Exercise prompt: Transcribe each entry so that nothing differs from the original.

■ ■ ■ ■ ■

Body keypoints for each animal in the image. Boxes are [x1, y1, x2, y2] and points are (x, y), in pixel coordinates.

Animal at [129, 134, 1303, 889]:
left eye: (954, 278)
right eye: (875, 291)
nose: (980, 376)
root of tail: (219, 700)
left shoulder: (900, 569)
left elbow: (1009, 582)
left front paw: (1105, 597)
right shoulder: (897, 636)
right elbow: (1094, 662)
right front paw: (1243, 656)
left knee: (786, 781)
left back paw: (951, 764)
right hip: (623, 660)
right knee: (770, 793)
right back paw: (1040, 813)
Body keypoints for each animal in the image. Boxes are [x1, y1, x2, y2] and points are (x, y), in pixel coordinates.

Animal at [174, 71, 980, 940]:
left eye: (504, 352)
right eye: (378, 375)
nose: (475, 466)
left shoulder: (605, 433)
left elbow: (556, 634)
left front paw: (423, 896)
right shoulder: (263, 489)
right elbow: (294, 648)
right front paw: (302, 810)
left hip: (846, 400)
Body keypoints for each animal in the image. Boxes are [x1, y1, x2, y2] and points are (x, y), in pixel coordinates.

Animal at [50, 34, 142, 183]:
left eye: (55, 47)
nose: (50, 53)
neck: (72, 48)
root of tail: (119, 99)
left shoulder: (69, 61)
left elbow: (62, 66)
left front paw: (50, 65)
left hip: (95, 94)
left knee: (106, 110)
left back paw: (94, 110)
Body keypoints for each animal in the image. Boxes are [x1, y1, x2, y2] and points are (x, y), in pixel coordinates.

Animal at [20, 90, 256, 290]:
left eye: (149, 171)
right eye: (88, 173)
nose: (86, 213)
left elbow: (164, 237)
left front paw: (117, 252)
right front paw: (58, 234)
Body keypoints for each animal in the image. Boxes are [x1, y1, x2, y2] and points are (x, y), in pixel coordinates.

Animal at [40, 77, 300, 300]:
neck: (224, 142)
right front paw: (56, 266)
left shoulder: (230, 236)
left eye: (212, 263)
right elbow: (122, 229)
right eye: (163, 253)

■ ■ ■ ■ ■

Exercise solution:
Body keypoints for each animal in the image. Boxes are [x1, y1, x2, y2] and points are (x, y), in pixel coordinates.

Animal at [129, 134, 1303, 889]:
left eye: (954, 278)
right eye: (875, 291)
nose: (980, 376)
root of tail: (219, 700)
left shoulder: (900, 569)
left elbow: (1009, 582)
left front paw: (1105, 597)
right shoulder: (897, 636)
right elbow: (1094, 662)
right front paw: (1243, 656)
left knee: (786, 781)
left back paw: (951, 764)
right hip: (623, 660)
right knee: (770, 793)
right back paw: (1040, 813)
Body keypoints for each animal in the image. Boxes are [x1, y1, x2, y2] and points are (x, y), in pixel coordinates.

Animal at [174, 71, 980, 940]:
left eye: (504, 352)
right eye: (378, 375)
nose: (475, 466)
left shoulder: (605, 433)
left elbow: (556, 634)
left front paw: (423, 896)
right shoulder: (263, 489)
right elbow: (294, 648)
right front paw: (302, 810)
left hip: (846, 400)
Body keypoints for each animal in the image. Boxes are [x1, y1, x2, y2] and points are (x, y), in pixel coordinates.

Animal at [50, 34, 142, 183]:
left eye: (55, 47)
nose: (50, 53)
neck: (72, 48)
root of tail: (119, 99)
left shoulder: (69, 61)
left elbow: (62, 66)
left front paw: (50, 65)
left hip: (95, 94)
left knee: (106, 110)
left back paw: (94, 110)
Body keypoints for each animal in the image. Boxes are [x1, y1, x2, y2] and points are (x, y), in pixel coordinates.

Animal at [20, 90, 256, 290]:
left eye: (149, 171)
right eye: (88, 173)
nose: (86, 213)
left elbow: (164, 237)
left front paw: (117, 252)
right front paw: (58, 234)
Body keypoints for each animal in the image. Boxes are [x1, y1, x2, y2] and points are (x, y), in pixel coordinates.

Animal at [40, 77, 300, 300]:
neck: (224, 142)
right front paw: (56, 266)
left shoulder: (230, 236)
left eye: (212, 263)
right elbow: (122, 229)
right eye: (163, 253)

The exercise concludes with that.